Recall from the week 1 exercises that sanitizers add extra instrumentation to your code to identify when it does suspicious things, such as reading from uninitialized memory or writing out of bounds on an array. There is another sanitizer called ThreadSanitizer (sometimes called TSAN) that is extremely useful for identifying data races. ThreadSanitizer observes memory accessses in your code, looking for threads accessing the same data without synchronizing using locks.

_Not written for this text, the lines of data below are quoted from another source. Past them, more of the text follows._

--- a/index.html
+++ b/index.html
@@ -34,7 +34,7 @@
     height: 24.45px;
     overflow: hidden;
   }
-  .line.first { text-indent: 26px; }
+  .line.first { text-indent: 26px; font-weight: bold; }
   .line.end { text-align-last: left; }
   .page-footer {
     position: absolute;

You can run ThreadSanitizer on your assignment 5 ThreadPool code by editing your Makefile and adding -fsanitize=thread to the CXXFLAGS and LDFLAGS variables:

-CXXFLAGS = -g $(WARNINGS) -O0 -std=c++17 $(DEPS) $(DEFINES) $(INCLUDES)
+CXXFLAGS = -g $(WARNINGS) -O0 -std=c++17 $(DEPS) $(DEFINES) $(INCLUDES) -fsanitize=thread
 LDFLAGS = -lm -lxml2 -L/afs/ir/class/cs110/local/lib -lrand -lthreadpoolrelease -lthreads -lrssnet -pthread -lboost_thread \
           -L/afs/ir/class/cs110/lib/netlib -lcppnetlib-client-connections -lcppnetlib-uri -lcppnetlib-server-parsers \
-          -L/afs/ir/class/cs110/lib/myhtml -lmyhtml -lssl -lcrypto -ldl
+          -L/afs/ir/class/cs110/lib/myhtml -lmyhtml -lssl -lcrypto -ldl -fsanitize=thread

From Ryan: “I tried running this on our sample solution. Interestingly, TSAN gives a lot of errors on ./aggregate which seem to be coming from the networking and HTML parsing libraries that we are using. I haven’t had time to investigate whether these are legitimate errors, or if these libraries are using special synchronization primitives that TSAN doesn’t know about. Either way, because there are so many errors unrelated to your code, I don’t think TSAN will be helpful for auditing NewsAggregator.

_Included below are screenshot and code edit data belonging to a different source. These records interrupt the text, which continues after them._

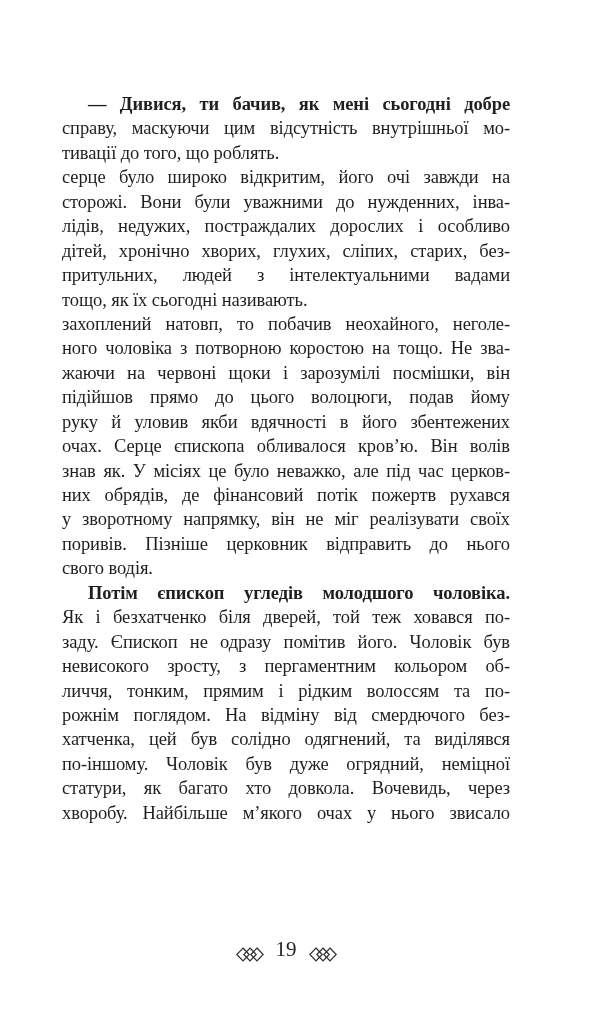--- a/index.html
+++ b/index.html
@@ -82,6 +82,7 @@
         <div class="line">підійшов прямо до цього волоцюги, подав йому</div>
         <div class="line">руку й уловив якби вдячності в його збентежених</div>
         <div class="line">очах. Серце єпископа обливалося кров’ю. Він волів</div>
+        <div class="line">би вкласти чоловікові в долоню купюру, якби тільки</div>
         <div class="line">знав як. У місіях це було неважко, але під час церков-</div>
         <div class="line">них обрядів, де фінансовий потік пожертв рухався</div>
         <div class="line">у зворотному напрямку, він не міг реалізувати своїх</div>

However, TSAN should be extremely helpful for auditing your ThreadPool implementation. If you make the above changes to your Makefile and run make clean && make, you should be able to run ./tptest and ./tpcustomtest --all and get a clean output with no TSAN warnings.

If you do work through this, I would love to hear how it goes for you. What sorts of mistakes did TSAN find?

Submitting your work

As with last week, you can commit your progress using git:

git commit -am "Type some title here to identify this snapshot!"